(EXERCISE REQUIREMENTS)
Please repeat each line below exactly, with no images in the copy.

(ENTRIES PROVIDED)
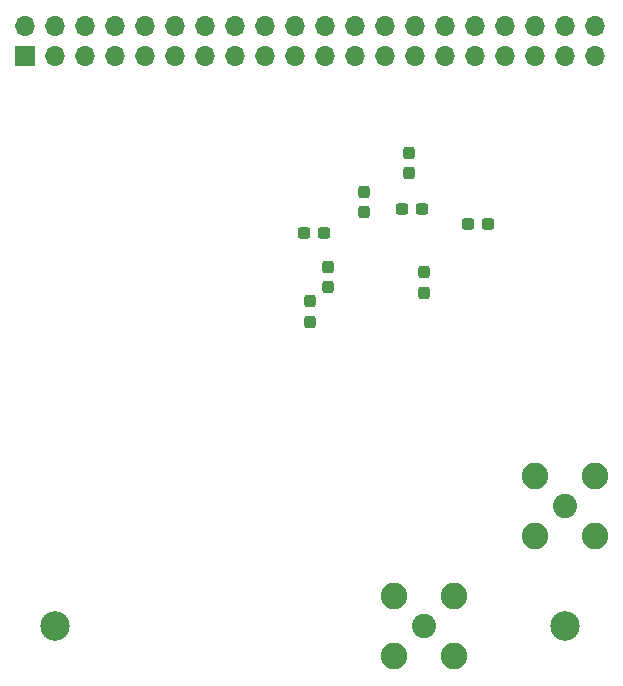
<source format=gbs>
G04 #@! TF.GenerationSoftware,KiCad,Pcbnew,6.0.9-8da3e8f707~116~ubuntu20.04.1*
G04 #@! TF.CreationDate,2022-12-06T17:06:51+01:00*
G04 #@! TF.ProjectId,iqdac,69716461-632e-46b6-9963-61645f706362,rev?*
G04 #@! TF.SameCoordinates,Original*
G04 #@! TF.FileFunction,Soldermask,Bot*
G04 #@! TF.FilePolarity,Negative*
%FSLAX46Y46*%
G04 Gerber Fmt 4.6, Leading zero omitted, Abs format (unit mm)*
G04 Created by KiCad (PCBNEW 6.0.9-8da3e8f707~116~ubuntu20.04.1) date 2022-12-06 17:06:51*
%MOMM*%
%LPD*%
G01*
G04 APERTURE LIST*
G04 Aperture macros list*
%AMRoundRect*
0 Rectangle with rounded corners*
0 $1 Rounding radius*
0 $2 $3 $4 $5 $6 $7 $8 $9 X,Y pos of 4 corners*
0 Add a 4 corners polygon primitive as box body*
4,1,4,$2,$3,$4,$5,$6,$7,$8,$9,$2,$3,0*
0 Add four circle primitives for the rounded corners*
1,1,$1+$1,$2,$3*
1,1,$1+$1,$4,$5*
1,1,$1+$1,$6,$7*
1,1,$1+$1,$8,$9*
0 Add four rect primitives between the rounded corners*
20,1,$1+$1,$2,$3,$4,$5,0*
20,1,$1+$1,$4,$5,$6,$7,0*
20,1,$1+$1,$6,$7,$8,$9,0*
20,1,$1+$1,$8,$9,$2,$3,0*%
G04 Aperture macros list end*
%ADD10C,2.050000*%
%ADD11C,2.250000*%
%ADD12C,2.500000*%
%ADD13R,1.700000X1.700000*%
%ADD14O,1.700000X1.700000*%
%ADD15RoundRect,0.237500X0.300000X0.237500X-0.300000X0.237500X-0.300000X-0.237500X0.300000X-0.237500X0*%
%ADD16RoundRect,0.237500X0.237500X-0.300000X0.237500X0.300000X-0.237500X0.300000X-0.237500X-0.300000X0*%
%ADD17RoundRect,0.237500X-0.237500X0.300000X-0.237500X-0.300000X0.237500X-0.300000X0.237500X0.300000X0*%
%ADD18RoundRect,0.237500X-0.300000X-0.237500X0.300000X-0.237500X0.300000X0.237500X-0.300000X0.237500X0*%
G04 APERTURE END LIST*
D10*
X182880000Y-93980000D03*
D11*
X180340000Y-91440000D03*
X185420000Y-91440000D03*
X185420000Y-96520000D03*
X180340000Y-96520000D03*
D12*
X182880000Y-104140000D03*
X139700000Y-104140000D03*
D10*
X170942000Y-104140000D03*
D11*
X173482000Y-106680000D03*
X168402000Y-101600000D03*
X173482000Y-101600000D03*
X168402000Y-106680000D03*
D13*
X137160000Y-55880000D03*
D14*
X137160000Y-53340000D03*
X139700000Y-55880000D03*
X139700000Y-53340000D03*
X142240000Y-55880000D03*
X142240000Y-53340000D03*
X144780000Y-55880000D03*
X144780000Y-53340000D03*
X147320000Y-55880000D03*
X147320000Y-53340000D03*
X149860000Y-55880000D03*
X149860000Y-53340000D03*
X152400000Y-55880000D03*
X152400000Y-53340000D03*
X154940000Y-55880000D03*
X154940000Y-53340000D03*
X157480000Y-55880000D03*
X157480000Y-53340000D03*
X160020000Y-55880000D03*
X160020000Y-53340000D03*
X162560000Y-55880000D03*
X162560000Y-53340000D03*
X165100000Y-55880000D03*
X165100000Y-53340000D03*
X167640000Y-55880000D03*
X167640000Y-53340000D03*
X170180000Y-55880000D03*
X170180000Y-53340000D03*
X172720000Y-55880000D03*
X172720000Y-53340000D03*
X175260000Y-55880000D03*
X175260000Y-53340000D03*
X177800000Y-55880000D03*
X177800000Y-53340000D03*
X180340000Y-55880000D03*
X180340000Y-53340000D03*
X182880000Y-55880000D03*
X182880000Y-53340000D03*
X185420000Y-55880000D03*
X185420000Y-53340000D03*
D15*
X176376500Y-70104000D03*
X174651500Y-70104000D03*
D16*
X161290000Y-78359000D03*
X161290000Y-76634000D03*
X162814000Y-75438000D03*
X162814000Y-73713000D03*
X170942000Y-75893000D03*
X170942000Y-74168000D03*
D17*
X169672000Y-64061000D03*
X169672000Y-65786000D03*
D15*
X162507000Y-70866000D03*
X160782000Y-70866000D03*
D18*
X169063500Y-68834000D03*
X170788500Y-68834000D03*
D16*
X165862000Y-69088000D03*
X165862000Y-67363000D03*
M02*

</source>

(SOLUTION TO THIS TASK)
<source format=gbs>
G04 #@! TF.GenerationSoftware,KiCad,Pcbnew,6.0.9-8da3e8f707~116~ubuntu20.04.1*
G04 #@! TF.CreationDate,2022-12-06T17:06:51+01:00*
G04 #@! TF.ProjectId,iqdac,69716461-632e-46b6-9963-61645f706362,rev?*
G04 #@! TF.SameCoordinates,Original*
G04 #@! TF.FileFunction,Soldermask,Bot*
G04 #@! TF.FilePolarity,Negative*
%FSLAX46Y46*%
G04 Gerber Fmt 4.6, Leading zero omitted, Abs format (unit mm)*
G04 Created by KiCad (PCBNEW 6.0.9-8da3e8f707~116~ubuntu20.04.1) date 2022-12-06 17:06:51*
%MOMM*%
%LPD*%
G01*
G04 APERTURE LIST*
G04 Aperture macros list*
%AMRoundRect*
0 Rectangle with rounded corners*
0 $1 Rounding radius*
0 $2 $3 $4 $5 $6 $7 $8 $9 X,Y pos of 4 corners*
0 Add a 4 corners polygon primitive as box body*
4,1,4,$2,$3,$4,$5,$6,$7,$8,$9,$2,$3,0*
0 Add four circle primitives for the rounded corners*
1,1,$1+$1,$2,$3*
1,1,$1+$1,$4,$5*
1,1,$1+$1,$6,$7*
1,1,$1+$1,$8,$9*
0 Add four rect primitives between the rounded corners*
20,1,$1+$1,$2,$3,$4,$5,0*
20,1,$1+$1,$4,$5,$6,$7,0*
20,1,$1+$1,$6,$7,$8,$9,0*
20,1,$1+$1,$8,$9,$2,$3,0*%
G04 Aperture macros list end*
%ADD10C,2.050000*%
%ADD11C,2.250000*%
%ADD12C,2.500000*%
%ADD13R,1.700000X1.700000*%
%ADD14O,1.700000X1.700000*%
%ADD15RoundRect,0.237500X0.300000X0.237500X-0.300000X0.237500X-0.300000X-0.237500X0.300000X-0.237500X0*%
%ADD16RoundRect,0.237500X0.237500X-0.300000X0.237500X0.300000X-0.237500X0.300000X-0.237500X-0.300000X0*%
%ADD17RoundRect,0.237500X-0.237500X0.300000X-0.237500X-0.300000X0.237500X-0.300000X0.237500X0.300000X0*%
%ADD18RoundRect,0.237500X-0.300000X-0.237500X0.300000X-0.237500X0.300000X0.237500X-0.300000X0.237500X0*%
G04 APERTURE END LIST*
D10*
X182880000Y-93980000D03*
D11*
X180340000Y-91440000D03*
X185420000Y-91440000D03*
X185420000Y-96520000D03*
X180340000Y-96520000D03*
D12*
X182880000Y-104140000D03*
X139700000Y-104140000D03*
D10*
X170942000Y-104140000D03*
D11*
X173482000Y-106680000D03*
X168402000Y-101600000D03*
X173482000Y-101600000D03*
X168402000Y-106680000D03*
D13*
X137160000Y-55880000D03*
D14*
X137160000Y-53340000D03*
X139700000Y-55880000D03*
X139700000Y-53340000D03*
X142240000Y-55880000D03*
X142240000Y-53340000D03*
X144780000Y-55880000D03*
X144780000Y-53340000D03*
X147320000Y-55880000D03*
X147320000Y-53340000D03*
X149860000Y-55880000D03*
X149860000Y-53340000D03*
X152400000Y-55880000D03*
X152400000Y-53340000D03*
X154940000Y-55880000D03*
X154940000Y-53340000D03*
X157480000Y-55880000D03*
X157480000Y-53340000D03*
X160020000Y-55880000D03*
X160020000Y-53340000D03*
X162560000Y-55880000D03*
X162560000Y-53340000D03*
X165100000Y-55880000D03*
X165100000Y-53340000D03*
X167640000Y-55880000D03*
X167640000Y-53340000D03*
X170180000Y-55880000D03*
X170180000Y-53340000D03*
X172720000Y-55880000D03*
X172720000Y-53340000D03*
X175260000Y-55880000D03*
X175260000Y-53340000D03*
X177800000Y-55880000D03*
X177800000Y-53340000D03*
X180340000Y-55880000D03*
X180340000Y-53340000D03*
X182880000Y-55880000D03*
X182880000Y-53340000D03*
X185420000Y-55880000D03*
X185420000Y-53340000D03*
D15*
X176376500Y-70104000D03*
X174651500Y-70104000D03*
D16*
X161290000Y-78359000D03*
X161290000Y-76634000D03*
X162814000Y-75438000D03*
X162814000Y-73713000D03*
X170942000Y-75893000D03*
X170942000Y-74168000D03*
D17*
X169672000Y-64061000D03*
X169672000Y-65786000D03*
D15*
X162507000Y-70866000D03*
X160782000Y-70866000D03*
D18*
X169063500Y-68834000D03*
X170788500Y-68834000D03*
D16*
X165862000Y-69088000D03*
X165862000Y-67363000D03*
M02*

</source>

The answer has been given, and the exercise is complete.